> [What to do]:
Rewrite every row below, swapping "series" for "line" and leaving everything else unchanged. Omit the pictures from your output.

════════════════════

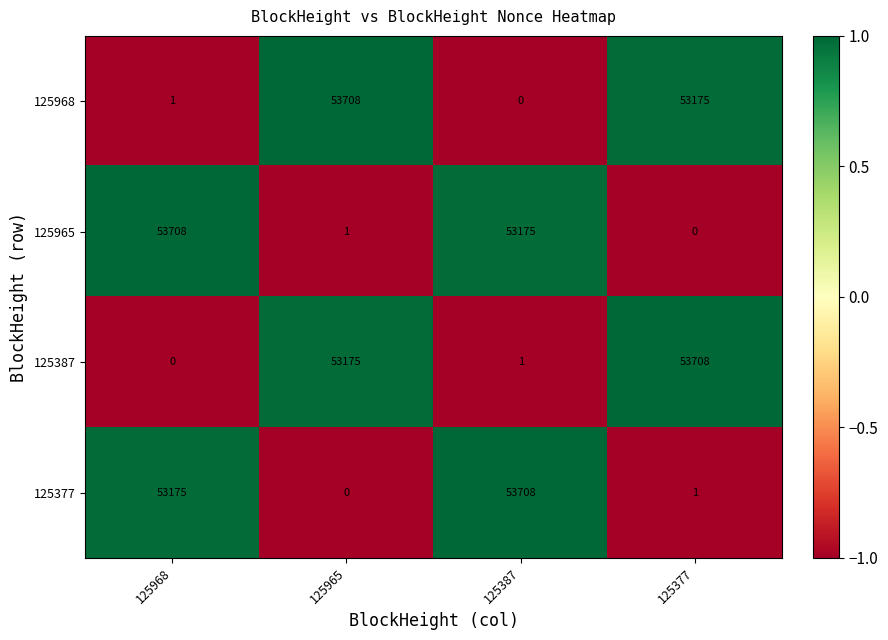

The 125965 series shows 29602 at 125377. True or false?

False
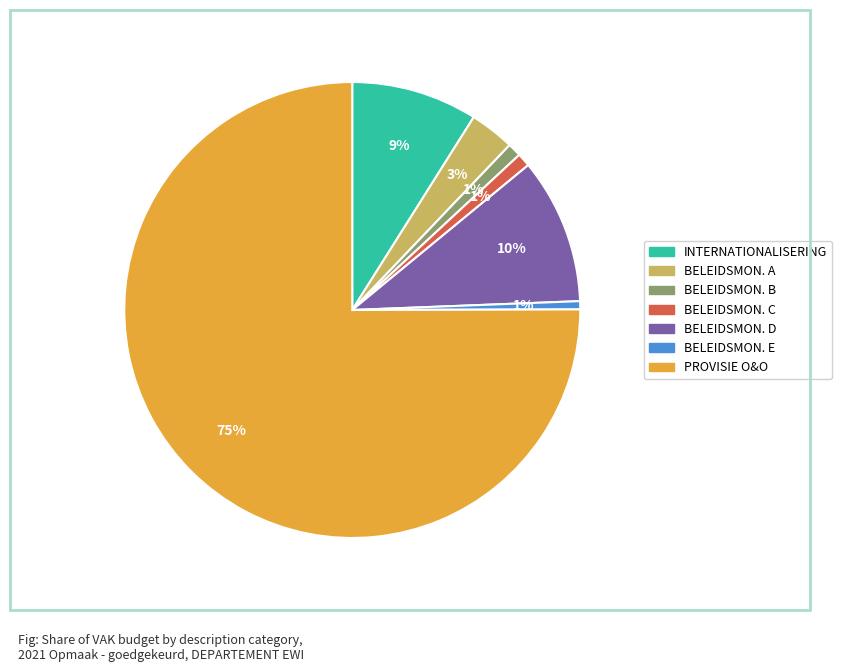

To the nearest percent, what is the average slice percentage?

14%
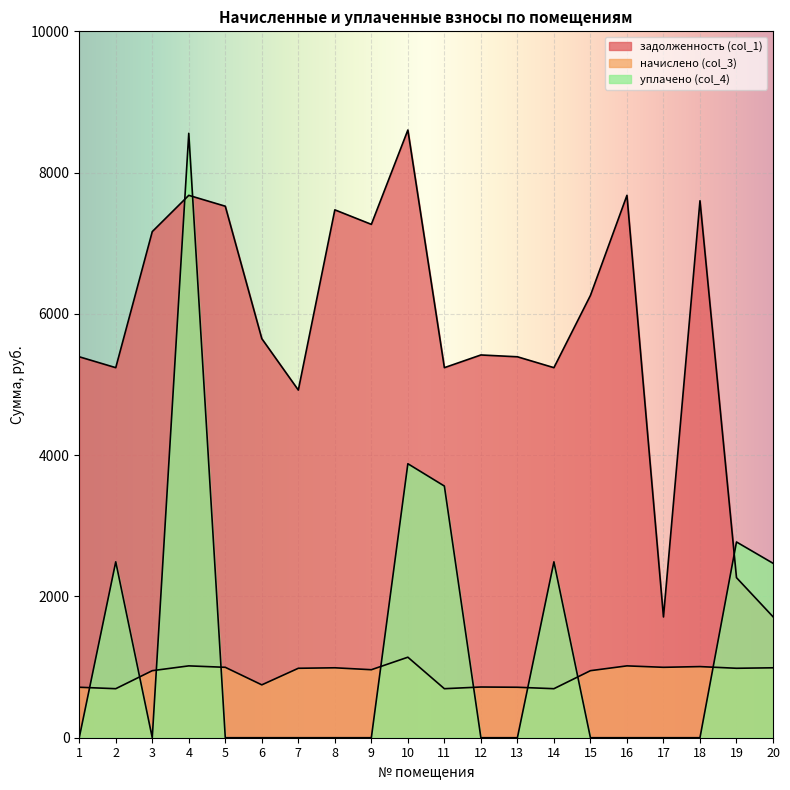

What are all the series names shown in the legend?

задолженность (col_1), начислено (col_3), уплачено (col_4)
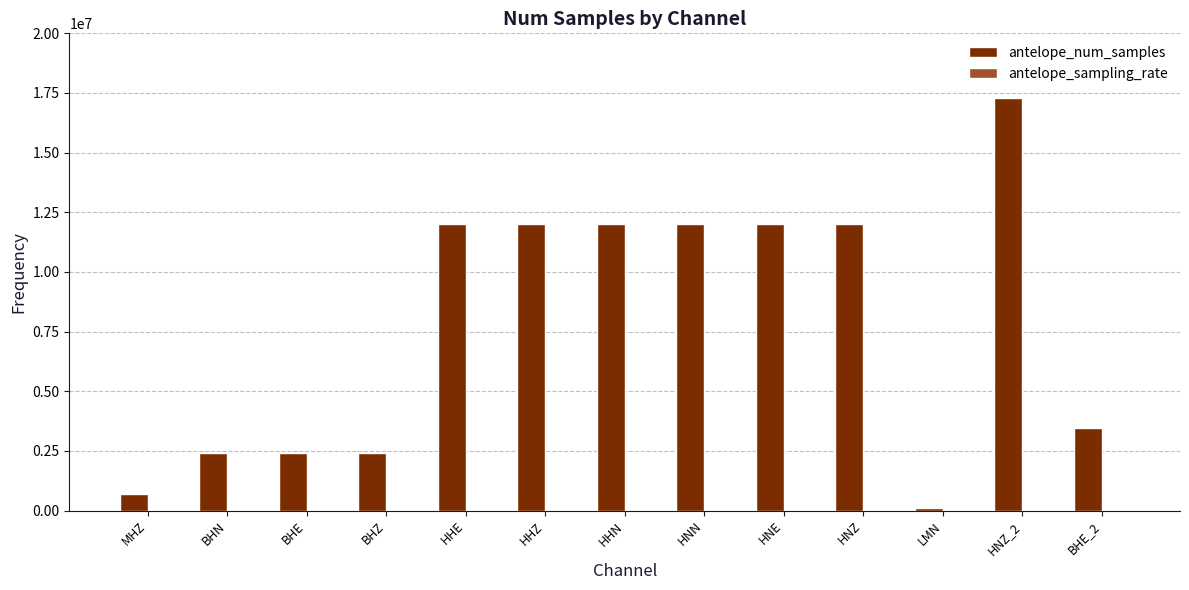

Which series has the largest range (max minus min)?

antelope_num_samples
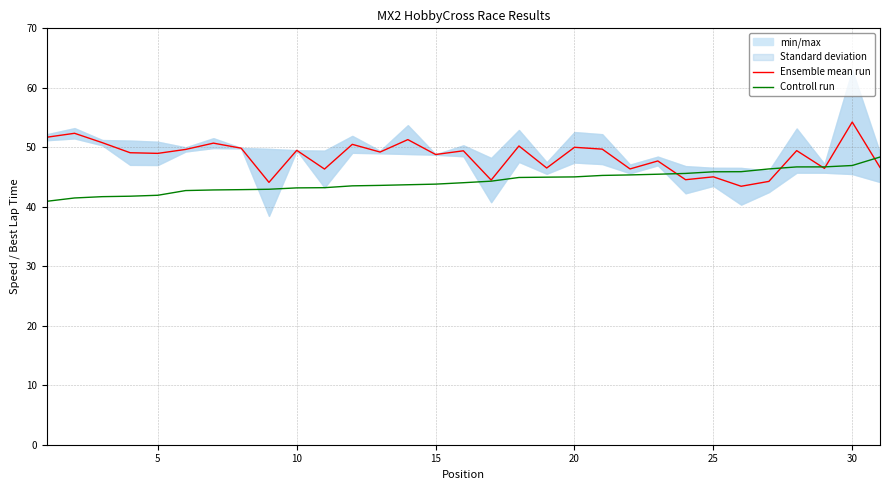

What is the value of the Controll run point at the 15th from the left?

43.8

════════════════════

> [Answer below]:
The 125965 line shows 29602 at 125377. True or false?

False

To the nearest percent, what is the average slice percentage?

14%

What are all the line names shown in the legend?

задолженность (col_1), начислено (col_3), уплачено (col_4)

Which line has the largest range (max minus min)?

antelope_num_samples

What is the value of the Controll run point at the 15th from the left?

43.8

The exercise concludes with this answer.